Decidir sobre la propia salud es un acto de libertad y debe ser respetado.
Desde los centros de poder político, económico y mediático nos intentan convencer de que las medidas de contención para frenar la pandemia, son las adecuadas. No dan razones, pero la ciudadanía observa con justificada desconfianza cómo estas estrategias se aplican de manera aleatoria y muchas veces en contradicción con el más elemental sentido común. Algo parecido sucede con la efectividad de las vacunas las cuales, todavía en proceso de investigación, ya se distribuyen masivamente.
Cuando alguien expresa dudas a partir de información divulgada por medios de comunicación y redes sociales –algunas veces desde fuentes no confiables, pero también desde la opinión calificada de científicos reconocidos por su trayectoria- de inmediato surge la reacción adversa para calificar estas reflexiones como “teorías conspiracionistas” de quienes no aceptan como válidas las explicaciones sobre la seguridad de estos recursos inmunitarios. A lo largo de la historia, ha sido innegable la efectividad y aporte de las vacunas que han pasado por procesos de investigación profundos y de larga data, cuyos resultados han constituido un aporte esencial a la salud pública desde cuando fueron descubiertas. Pero durante esta pandemia, también es una realidad que el proceso de elaboración ha sido demasiado breve y todavía sujeto a ensayos. De ahí la resistencia de personal sanitario, sobre todo en países de primer mundo, presumiblemente bien informados y con experiencia en su campo, a aceptar las nuevas vacunas y su inoculación masiva.
═══
◆ **Tarea**
Escribe la continuación del fragmento sobre la libertad de decidir sobre la propia salud, a partir de su última oración.

Registros del conjunto de datos:
═══
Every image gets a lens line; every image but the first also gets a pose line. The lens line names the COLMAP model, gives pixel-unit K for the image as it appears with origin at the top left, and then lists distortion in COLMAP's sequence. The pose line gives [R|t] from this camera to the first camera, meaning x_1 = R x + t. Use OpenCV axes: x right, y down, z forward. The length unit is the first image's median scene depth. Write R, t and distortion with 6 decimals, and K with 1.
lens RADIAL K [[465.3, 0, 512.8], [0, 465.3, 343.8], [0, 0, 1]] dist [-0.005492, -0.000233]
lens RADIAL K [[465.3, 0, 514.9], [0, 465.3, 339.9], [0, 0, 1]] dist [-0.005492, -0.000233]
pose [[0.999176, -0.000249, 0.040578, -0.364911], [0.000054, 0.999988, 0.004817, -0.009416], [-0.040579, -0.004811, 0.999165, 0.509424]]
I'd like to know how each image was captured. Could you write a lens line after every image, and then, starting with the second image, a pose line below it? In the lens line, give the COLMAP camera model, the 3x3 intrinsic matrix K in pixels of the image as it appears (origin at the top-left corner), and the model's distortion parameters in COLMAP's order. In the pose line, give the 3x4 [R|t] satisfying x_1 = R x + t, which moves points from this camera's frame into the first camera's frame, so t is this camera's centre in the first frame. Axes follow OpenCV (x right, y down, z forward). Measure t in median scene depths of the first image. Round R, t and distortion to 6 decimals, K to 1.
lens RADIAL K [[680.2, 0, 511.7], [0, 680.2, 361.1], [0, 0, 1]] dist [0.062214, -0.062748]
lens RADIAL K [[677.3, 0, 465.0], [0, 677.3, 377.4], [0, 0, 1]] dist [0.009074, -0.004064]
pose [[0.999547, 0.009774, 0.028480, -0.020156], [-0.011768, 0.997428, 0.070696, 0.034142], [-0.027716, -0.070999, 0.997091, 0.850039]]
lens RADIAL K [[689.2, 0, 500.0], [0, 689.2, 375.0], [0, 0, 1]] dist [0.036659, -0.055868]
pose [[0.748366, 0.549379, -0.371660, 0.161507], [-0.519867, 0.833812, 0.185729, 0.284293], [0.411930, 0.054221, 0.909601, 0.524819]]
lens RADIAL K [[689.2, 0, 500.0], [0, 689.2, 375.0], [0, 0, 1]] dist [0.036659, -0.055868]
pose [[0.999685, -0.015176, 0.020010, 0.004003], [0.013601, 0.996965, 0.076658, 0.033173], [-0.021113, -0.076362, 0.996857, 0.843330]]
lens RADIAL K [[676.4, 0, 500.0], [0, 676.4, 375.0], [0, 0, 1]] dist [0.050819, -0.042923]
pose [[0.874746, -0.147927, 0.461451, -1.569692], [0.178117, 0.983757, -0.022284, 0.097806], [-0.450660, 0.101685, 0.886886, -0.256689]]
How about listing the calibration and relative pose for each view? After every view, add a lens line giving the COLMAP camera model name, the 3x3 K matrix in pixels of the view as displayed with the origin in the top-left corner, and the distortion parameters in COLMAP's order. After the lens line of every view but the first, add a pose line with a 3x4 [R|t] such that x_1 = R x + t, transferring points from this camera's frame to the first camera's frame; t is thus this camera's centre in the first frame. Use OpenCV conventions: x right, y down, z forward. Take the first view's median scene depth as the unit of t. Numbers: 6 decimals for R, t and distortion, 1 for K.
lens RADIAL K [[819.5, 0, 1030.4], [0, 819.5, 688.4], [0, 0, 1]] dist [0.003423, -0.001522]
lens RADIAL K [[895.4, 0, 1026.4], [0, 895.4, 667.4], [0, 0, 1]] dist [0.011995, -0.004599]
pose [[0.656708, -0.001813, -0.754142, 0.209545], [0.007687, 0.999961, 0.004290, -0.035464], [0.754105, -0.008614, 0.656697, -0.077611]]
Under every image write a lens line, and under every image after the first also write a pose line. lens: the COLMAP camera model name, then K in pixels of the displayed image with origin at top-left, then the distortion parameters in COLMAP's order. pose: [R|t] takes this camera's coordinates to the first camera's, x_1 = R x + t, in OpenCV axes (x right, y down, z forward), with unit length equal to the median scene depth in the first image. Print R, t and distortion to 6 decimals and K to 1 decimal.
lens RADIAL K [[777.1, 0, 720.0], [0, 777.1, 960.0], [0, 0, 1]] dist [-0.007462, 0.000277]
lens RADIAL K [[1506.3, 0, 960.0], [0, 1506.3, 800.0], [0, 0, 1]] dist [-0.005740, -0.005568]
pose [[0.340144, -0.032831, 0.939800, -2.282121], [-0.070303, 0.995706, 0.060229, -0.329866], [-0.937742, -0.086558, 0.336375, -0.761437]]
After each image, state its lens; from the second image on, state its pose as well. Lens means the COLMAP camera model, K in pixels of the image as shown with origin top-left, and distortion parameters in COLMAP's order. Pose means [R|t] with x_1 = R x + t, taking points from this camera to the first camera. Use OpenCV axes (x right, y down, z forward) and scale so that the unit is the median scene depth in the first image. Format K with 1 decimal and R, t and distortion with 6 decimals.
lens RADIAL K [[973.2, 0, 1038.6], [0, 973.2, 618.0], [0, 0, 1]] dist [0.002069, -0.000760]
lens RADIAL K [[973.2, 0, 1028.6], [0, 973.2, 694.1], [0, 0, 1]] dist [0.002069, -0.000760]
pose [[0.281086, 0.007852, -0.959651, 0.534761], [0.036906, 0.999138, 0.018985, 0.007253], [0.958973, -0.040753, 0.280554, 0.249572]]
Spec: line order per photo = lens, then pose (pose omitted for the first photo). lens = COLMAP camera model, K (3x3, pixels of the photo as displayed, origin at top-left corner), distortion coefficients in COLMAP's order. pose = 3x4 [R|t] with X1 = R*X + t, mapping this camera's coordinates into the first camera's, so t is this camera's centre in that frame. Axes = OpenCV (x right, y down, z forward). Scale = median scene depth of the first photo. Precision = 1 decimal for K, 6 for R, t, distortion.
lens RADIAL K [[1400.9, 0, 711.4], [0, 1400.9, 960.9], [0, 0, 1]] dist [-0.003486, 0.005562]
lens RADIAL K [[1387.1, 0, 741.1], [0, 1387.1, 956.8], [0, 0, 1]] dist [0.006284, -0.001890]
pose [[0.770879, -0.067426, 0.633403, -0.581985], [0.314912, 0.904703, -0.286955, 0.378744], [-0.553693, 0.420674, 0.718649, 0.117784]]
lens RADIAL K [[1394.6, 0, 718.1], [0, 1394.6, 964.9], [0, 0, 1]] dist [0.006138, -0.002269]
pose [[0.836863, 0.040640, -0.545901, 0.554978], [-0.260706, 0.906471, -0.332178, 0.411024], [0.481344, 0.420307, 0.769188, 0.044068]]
═══
◆ **Respuesta**
La vida y la salud de la población mundial están en juego y, desde su escaso conocimiento sobre el tema sanitario, esta observa cómo a pesar de las medidas de confinamiento que van y vienen sin razones explícitas, los casos aumentan y también los decesos. Los gobiernos, especialmente de nuestros países tercermundistas, han convertido el tema de vacunas en una herramienta de negociación política y privilegios, dejando por un lado su enorme responsabilidad hacia la población a la cual están obligados a servir y responder. A eso se suma la falta de campañas de información para explicar de manera sencilla cuáles son las características, riesgos y condiciones de las vacunas, con el objetivo de facilitar una toma de decisión consciente por parte de la ciudadanía.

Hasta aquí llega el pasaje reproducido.